• **Brief**
Reproduce all of the data below without alteration; exclude every picture.

··· Entries supplied

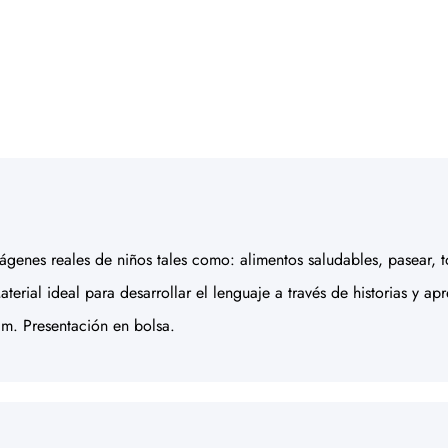
mágenes reales de niños tales como: alimentos saludables, pasear, 
Material ideal para desarrollar el lenguaje a través de historias y 
m. Presentación en bolsa.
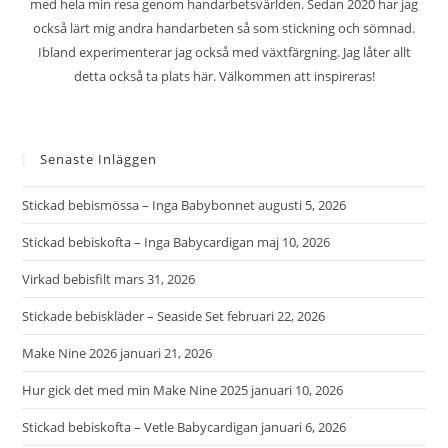
med hela min resa genom handarbetsvärlden. Sedan 2020 har jag
också lärt mig andra handarbeten så som stickning och sömnad.
Ibland experimenterar jag också med växtfärgning. Jag låter allt
detta också ta plats här. Välkommen att inspireras!
Senaste Inläggen
Stickad bebismössa – Inga Babybonnet
augusti 5, 2026
Stickad bebiskofta – Inga Babycardigan
maj 10, 2026
Virkad bebisfilt
mars 31, 2026
Stickade bebiskläder – Seaside Set
februari 22, 2026
Make Nine 2026
januari 21, 2026
Hur gick det med min Make Nine 2025
januari 10, 2026
Stickad bebiskofta – Vetle Babycardigan
januari 6, 2026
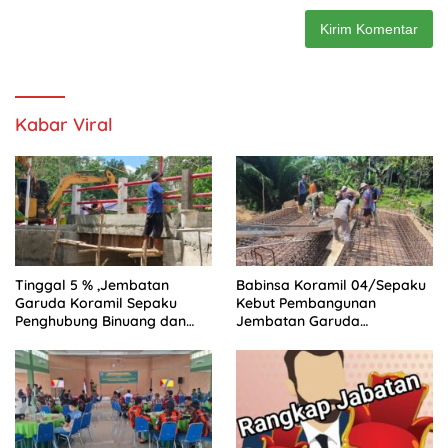
Kabar Viral
Tinggal 5 % ,Jembatan
Babinsa Koramil 04/Sepaku
Garuda Koramil Sepaku
Kebut Pembangunan
Penghubung Binuang dan
Jembatan Garuda
Pemaluan Clear
Penghubung Dua Desa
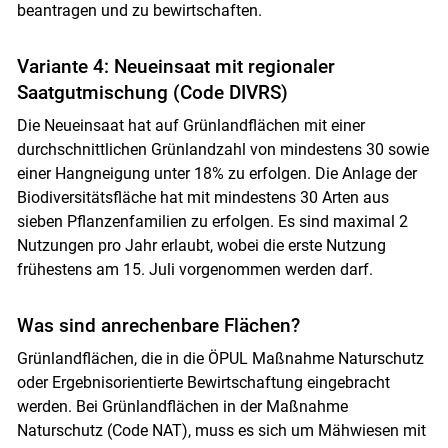
beantragen und zu bewirtschaften.
Variante 4: Neueinsaat mit regionaler
Saatgutmischung (Code DIVRS)
Die Neueinsaat hat auf Grünlandflächen mit einer
durchschnittlichen Grünlandzahl von mindestens 30 sowie
einer Hangneigung unter 18% zu erfolgen. Die Anlage der
Biodiversitätsfläche hat mit mindestens 30 Arten aus
sieben Pflanzenfamilien zu erfolgen. Es sind maximal 2
Nutzungen pro Jahr erlaubt, wobei die erste Nutzung
frühestens am 15. Juli vorgenommen werden darf.
Was sind anrechenbare Flächen?
Grünlandflächen, die in die ÖPUL Maßnahme Naturschutz
oder Ergebnisorientierte Bewirtschaftung eingebracht
werden. Bei Grünlandflächen in der Maßnahme
Naturschutz (Code NAT), muss es sich um Mähwiesen mit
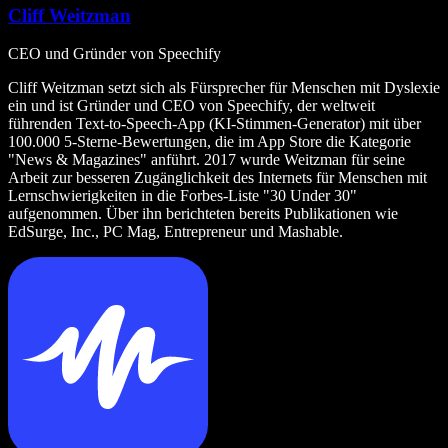
Cliff Weitzman
CEO und Gründer von Speechify
Cliff Weitzman setzt sich als Fürsprecher für Menschen mit Dyslexie
ein und ist Gründer und CEO von Speechify, der weltweit
führenden Text‑to‑Speech‑App (KI‑Stimmen‑Generator) mit über
100.000 5‑Sterne‑Bewertungen, die im App Store die Kategorie
"News & Magazines" anführt. 2017 wurde Weitzman für seine
Arbeit zur besseren Zugänglichkeit des Internets für Menschen mit
Lernschwierigkeiten in die Forbes‑Liste "30 Under 30"
aufgenommen. Über ihn berichteten bereits Publikationen wie
EdSurge, Inc., PC Mag, Entrepreneur und Mashable.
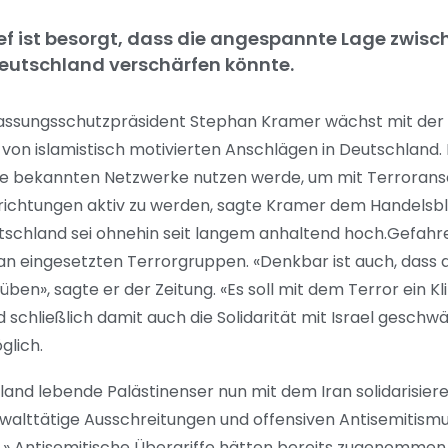
 ist besorgt, dass die angespannte Lage zwisch
eutschland verschärfen könnte.
assungsschutzpräsident Stephan Kramer wächst mit der 
 von islamistisch motivierten Anschlägen in Deutschland
ine bekannten Netzwerke nutzen werde, um mit Terroran
nrichtungen aktiv zu werden, sagte Kramer dem Handelsblat
tschland sei ohnehin seit langem anhaltend hoch.Gefah
n eingesetzten Terrorgruppen. «Denkbar ist auch, dass d
ben», sagte er der Zeitung. «Es soll mit dem Terror ein K
schließlich damit auch die Solidarität mit Israel gesch
glich.
land lebende Palästinenser nun mit dem Iran solidarisier
walttätige Ausschreitungen und offensiven Antisemitismu
 Antisemitische Übergriffe hätten bereits zugenommen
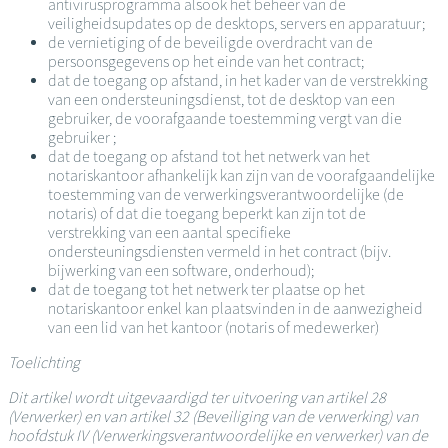
antivirusprogramma alsook het beheer van de
veiligheidsupdates op de desktops, servers en apparatuur;
de vernietiging of de beveiligde overdracht van de
persoonsgegevens op het einde van het contract;
dat de toegang op afstand, in het kader van de verstrekking
van een ondersteuningsdienst, tot de desktop van een
gebruiker, de voorafgaande toestemming vergt van die
gebruiker ;
dat de toegang op afstand tot het netwerk van het
notariskantoor afhankelijk kan zijn van de voorafgaandelijke
toestemming van de verwerkingsverantwoordelijke (de
notaris) of dat die toegang beperkt kan zijn tot de
verstrekking van een aantal specifieke
ondersteuningsdiensten vermeld in het contract (bijv.
bijwerking van een software, onderhoud);
dat de toegang tot het netwerk ter plaatse op het
notariskantoor enkel kan plaatsvinden in de aanwezigheid
van een lid van het kantoor (notaris of medewerker)
Toelichting
Dit artikel wordt uitgevaardigd ter uitvoering van artikel 28
(Verwerker) en van artikel 32 (Beveiliging van de verwerking) van
hoofdstuk IV (Verwerkingsverantwoordelijke en verwerker) van de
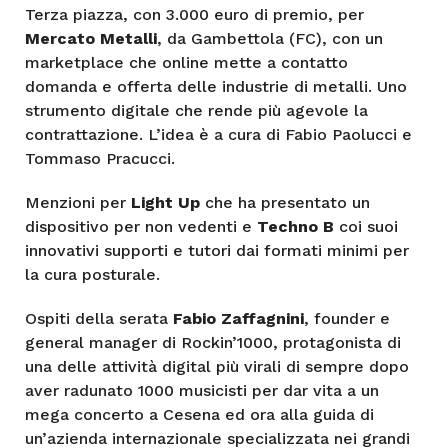
Terza piazza, con 3.000 euro di premio, per
Mercato Metalli
, da Gambettola (FC), con un
marketplace che online mette a contatto
domanda e offerta delle industrie di metalli. Uno
strumento digitale che rende più agevole la
contrattazione. L’idea è a cura di Fabio Paolucci e
Tommaso Pracucci.
Menzioni per
Light Up
che ha presentato un
dispositivo per non vedenti e
Techno B
coi suoi
innovativi supporti e tutori dai formati minimi per
la cura posturale.
Ospiti della serata
Fabio Zaffagnini
, founder e
general manager di Rockin’1000, protagonista di
una delle attività digital più virali di sempre dopo
aver radunato 1000 musicisti per dar vita a un
mega concerto a Cesena ed ora alla guida di
un’azienda internazionale specializzata nei grandi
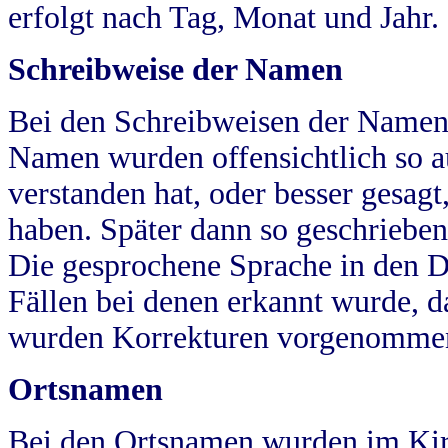
erfolgt nach Tag, Monat und Jahr.
Schreibweise der Namen
Bei den Schreibweisen der Namen
Namen wurden offensichtlich so a
verstanden hat, oder besser gesag
haben. Später dann so geschrieben
Die gesprochene Sprache in den Dö
Fällen bei denen erkannt wurde, da
wurden Korrekturen vorgenomme
Ortsnamen
Bei den Ortsnamen wurden im Kir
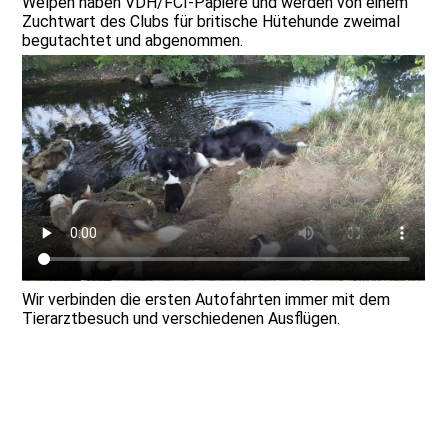
Welpen haben VDH/FCI-Papiere und werden von einem
Zuchtwart des Clubs für britische Hütehunde zweimal
begutachtet und abgenommen.
Wir verbinden die ersten Autofahrten immer mit dem
Tierarztbesuch und verschiedenen Ausflügen.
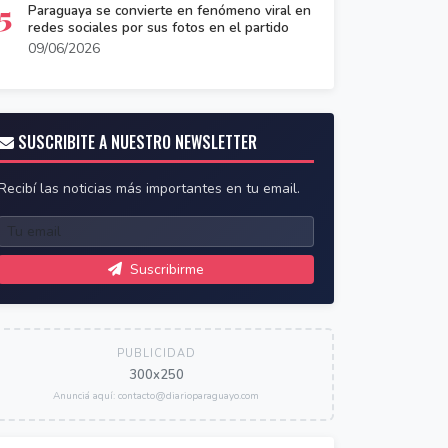
5
Paraguaya se convierte en fenómeno viral en
redes sociales por sus fotos en el partido
09/06/2026
SUSCRIBITE A NUESTRO NEWSLETTER
Recibí las noticias más importantes en tu email.
Suscribirme
PUBLICIDAD
300x250
Anunciá aquí: contacto@diarioparaguayo.com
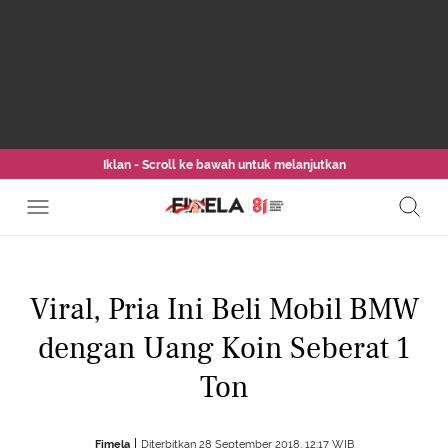
Iklan - Scroll ke bawah untuk melanjutkan
Viral, Pria Ini Beli Mobil BMW
dengan Uang Koin Seberat 1
Ton
Fimela
Diterbitkan 28 September 2018, 12:17 WIB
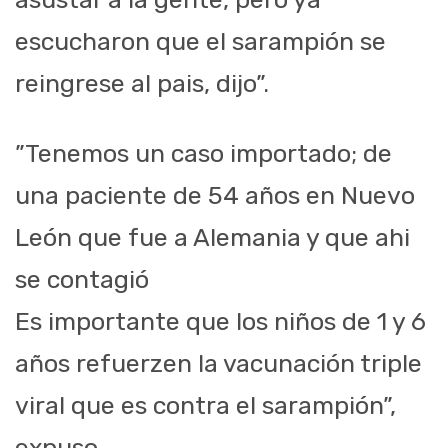
escucharon que el sarampión se
reingrese al pais, dijo”.
”Tenemos un caso importado; de
una paciente de 54 años en Nuevo
León que fue a Alemania y que ahi
se contagió
Es importante que los niños de 1 y 6
años refuerzen la vacunación triple
viral que es contra el sarampión”,
expuso.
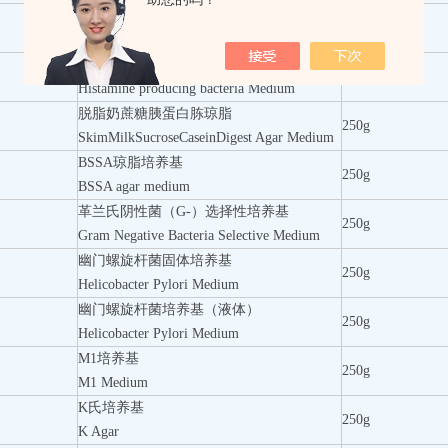
发光菌培养基
250g
photobacterium Medium
产组胺菌培养基
250g
Histamine producing bacteria Medium
脱脂奶蔗糖胰蛋白胨琼脂
250g
SkimMilkSucroseCaseinDigest Agar Medium
BSSA琼脂培养基
250g
BSSA agar medium
革兰氏阴性菌（G-）选择性培养基
250g
Gram Negative Bacteria Selective Medium
幽门螺旋杆菌固体培养基
250g
Helicobacter Pylori Medium
幽门螺旋杆菌培养基（液体）
250g
Helicobacter Pylori Medium
M1培养基
250g
M1 Medium
K氏培养基
250g
K Agar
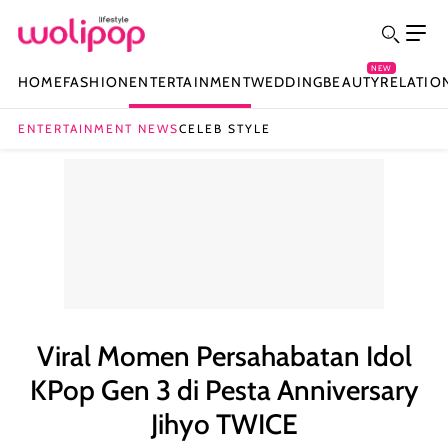
NEW
HOME
FASHION
ENTERTAINMENT
WEDDING
BEAUTY
RELATIO
ENTERTAINMENT NEWS
CELEB STYLE
Viral Momen Persahabatan Idol
KPop Gen 3 di Pesta Anniversary
Jihyo TWICE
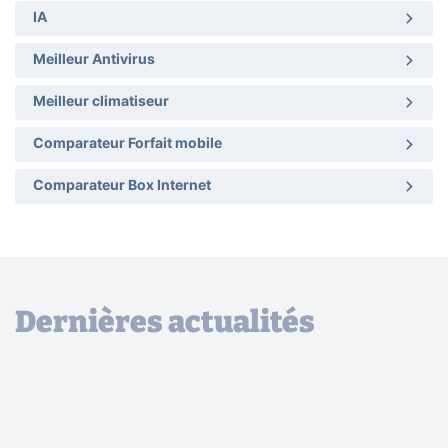
IA
Meilleur Antivirus
Meilleur climatiseur
Comparateur Forfait mobile
Comparateur Box Internet
Dernières actualités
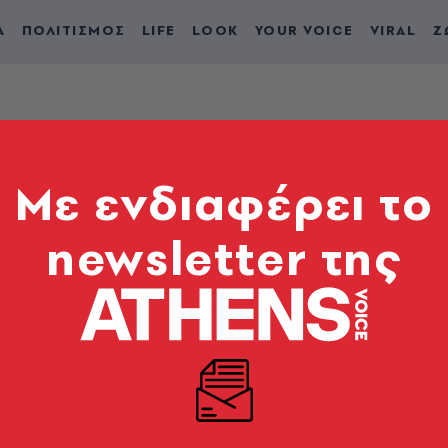
Α
ΠΟΛΙΤΙΣΜΟΣ
LIFE
LOOK
YOUR VOICE
VIRAL
Ζ
Mε ενδιαφέρει το
newsletter της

······

• **Result of this task**
mágenes reales de niños tales como: alimentos saludables, pasear, 
Material ideal para desarrollar el lenguaje a través de historias y 
m. Presentación en bolsa.
med hela min resa genom handarbetsvärlden. Sedan 2020 har jag
också lärt mig andra handarbeten så som stickning och sömnad.
Ibland experimenterar jag också med växtfärgning. Jag låter allt
detta också ta plats här. Välkommen att inspireras!
Senaste Inläggen
Stickad bebismössa – Inga Babybonnet
augusti 5, 2026
Stickad bebiskofta – Inga Babycardigan
maj 10, 2026
Virkad bebisfilt
mars 31, 2026
Stickade bebiskläder – Seaside Set
februari 22, 2026
Make Nine 2026
januari 21, 2026
Hur gick det med min Make Nine 2025
januari 10, 2026
Stickad bebiskofta – Vetle Babycardigan
januari 6, 2026
Kabar Viral
Tinggal 5 % ,Jembatan
Babinsa Koramil 04/Sepaku
Garuda Koramil Sepaku
Kebut Pembangunan
Penghubung Binuang dan
Jembatan Garuda
Pemaluan Clear
Penghubung Dua Desa
beantragen und zu bewirtschaften.
Variante 4: Neueinsaat mit regionaler
Saatgutmischung (Code DIVRS)
Die Neueinsaat hat auf Grünlandflächen mit einer
durchschnittlichen Grünlandzahl von mindestens 30 sowie
einer Hangneigung unter 18% zu erfolgen. Die Anlage der
Biodiversitätsfläche hat mit mindestens 30 Arten aus
sieben Pflanzenfamilien zu erfolgen. Es sind maximal 2
Nutzungen pro Jahr erlaubt, wobei die erste Nutzung
frühestens am 15. Juli vorgenommen werden darf.
Was sind anrechenbare Flächen?
Grünlandflächen, die in die ÖPUL Maßnahme Naturschutz
oder Ergebnisorientierte Bewirtschaftung eingebracht
werden. Bei Grünlandflächen in der Maßnahme
Naturschutz (Code NAT), muss es sich um Mähwiesen mit
Cliff Weitzman
CEO und Gründer von Speechify
Cliff Weitzman setzt sich als Fürsprecher für Menschen mit Dyslexie
ein und ist Gründer und CEO von Speechify, der weltweit
führenden Text‑to‑Speech‑App (KI‑Stimmen‑Generator) mit über
100.000 5‑Sterne‑Bewertungen, die im App Store die Kategorie
"News & Magazines" anführt. 2017 wurde Weitzman für seine
Arbeit zur besseren Zugänglichkeit des Internets für Menschen mit
Lernschwierigkeiten in die Forbes‑Liste "30 Under 30"
aufgenommen. Über ihn berichteten bereits Publikationen wie
EdSurge, Inc., PC Mag, Entrepreneur und Mashable.
 ist besorgt, dass die angespannte Lage zwisch
eutschland verschärfen könnte.
assungsschutzpräsident Stephan Kramer wächst mit der 
 von islamistisch motivierten Anschlägen in Deutschland
ine bekannten Netzwerke nutzen werde, um mit Terroran
nrichtungen aktiv zu werden, sagte Kramer dem Handelsblat
tschland sei ohnehin seit langem anhaltend hoch.Gefah
n eingesetzten Terrorgruppen. «Denkbar ist auch, dass d
ben», sagte er der Zeitung. «Es soll mit dem Terror ein K
schließlich damit auch die Solidarität mit Israel gesch
glich.
land lebende Palästinenser nun mit dem Iran solidarisier
walttätige Ausschreitungen und offensiven Antisemitismu
 Antisemitische Übergriffe hätten bereits zugenommen
antivirusprogramma alsook het beheer van de
veiligheidsupdates op de desktops, servers en apparatuur;
de vernietiging of de beveiligde overdracht van de
persoonsgegevens op het einde van het contract;
dat de toegang op afstand, in het kader van de verstrekking
van een ondersteuningsdienst, tot de desktop van een
gebruiker, de voorafgaande toestemming vergt van die
gebruiker ;
dat de toegang op afstand tot het netwerk van het
notariskantoor afhankelijk kan zijn van de voorafgaandelijke
toestemming van de verwerkingsverantwoordelijke (de
notaris) of dat die toegang beperkt kan zijn tot de
verstrekking van een aantal specifieke
ondersteuningsdiensten vermeld in het contract (bijv.
bijwerking van een software, onderhoud);
dat de toegang tot het netwerk ter plaatse op het
notariskantoor enkel kan plaatsvinden in de aanwezigheid
van een lid van het kantoor (notaris of medewerker)
Toelichting
Dit artikel wordt uitgevaardigd ter uitvoering van artikel 28
(Verwerker) en van artikel 32 (Beveiliging van de verwerking) van
hoofdstuk IV (Verwerkingsverantwoordelijke en verwerker) van de
Terza piazza, con 3.000 euro di premio, per
Mercato Metalli
, da Gambettola (FC), con un
marketplace che online mette a contatto
domanda e offerta delle industrie di metalli. Uno
strumento digitale che rende più agevole la
contrattazione. L’idea è a cura di Fabio Paolucci e
Tommaso Pracucci.
Menzioni per
Light Up
che ha presentato un
dispositivo per non vedenti e
Techno B
coi suoi
innovativi supporti e tutori dai formati minimi per
la cura posturale.
Ospiti della serata
Fabio Zaffagnini
, founder e
general manager di Rockin’1000, protagonista di
una delle attività digital più virali di sempre dopo
aver radunato 1000 musicisti per dar vita a un
mega concerto a Cesena ed ora alla guida di
un’azienda internazionale specializzata nei grandi
erfolgt nach Tag, Monat und Jahr.
Schreibweise der Namen
Bei den Schreibweisen der Namen
Namen wurden offensichtlich so a
verstanden hat, oder besser gesag
haben. Später dann so geschrieben
Die gesprochene Sprache in den Dö
Fällen bei denen erkannt wurde, da
wurden Korrekturen vorgenomme
Ortsnamen
Bei den Ortsnamen wurden im Kir
Welpen haben VDH/FCI-Papiere und werden von einem
Zuchtwart des Clubs für britische Hütehunde zweimal
begutachtet und abgenommen.
Wir verbinden die ersten Autofahrten immer mit dem
Tierarztbesuch und verschiedenen Ausflügen.
5
Paraguaya se convierte en fenómeno viral en
redes sociales por sus fotos en el partido
09/06/2026
SUSCRIBITE A NUESTRO NEWSLETTER
Recibí las noticias más importantes en tu email.
Suscribirme
PUBLICIDAD
300x250
Anunciá aquí: contacto@diarioparaguayo.com
Iklan - Scroll ke bawah untuk melanjutkan
Viral, Pria Ini Beli Mobil BMW
dengan Uang Koin Seberat 1
Ton
Fimela
Diterbitkan 28 September 2018, 12:17 WIB
escucharon que el sarampión se
reingrese al pais, dijo”.
”Tenemos un caso importado; de
una paciente de 54 años en Nuevo
León que fue a Alemania y que ahi
se contagió
Es importante que los niños de 1 y 6
años refuerzen la vacunación triple
viral que es contra el sarampión”,
expuso.
发光菌培养基
250g
photobacterium Medium
产组胺菌培养基
250g
Histamine producing bacteria Medium
脱脂奶蔗糖胰蛋白胨琼脂
250g
SkimMilkSucroseCaseinDigest Agar Medium
BSSA琼脂培养基
250g
BSSA agar medium
革兰氏阴性菌（G-）选择性培养基
250g
Gram Negative Bacteria Selective Medium
幽门螺旋杆菌固体培养基
250g
Helicobacter Pylori Medium
幽门螺旋杆菌培养基（液体）
250g
Helicobacter Pylori Medium
M1培养基
250g
M1 Medium
K氏培养基
250g
K Agar
NEW
HOME
FASHION
ENTERTAINMENT
WEDDING
BEAUTY
RELATIO
ENTERTAINMENT NEWS
CELEB STYLE
Viral Momen Persahabatan Idol
KPop Gen 3 di Pesta Anniversary
Jihyo TWICE
IA
Meilleur Antivirus
Meilleur climatiseur
Comparateur Forfait mobile
Comparateur Box Internet
Dernières actualités
Α
ΠΟΛΙΤΙΣΜΟΣ
LIFE
LOOK
YOUR VOICE
VIRAL
Ζ
Mε ενδιαφέρει το
newsletter της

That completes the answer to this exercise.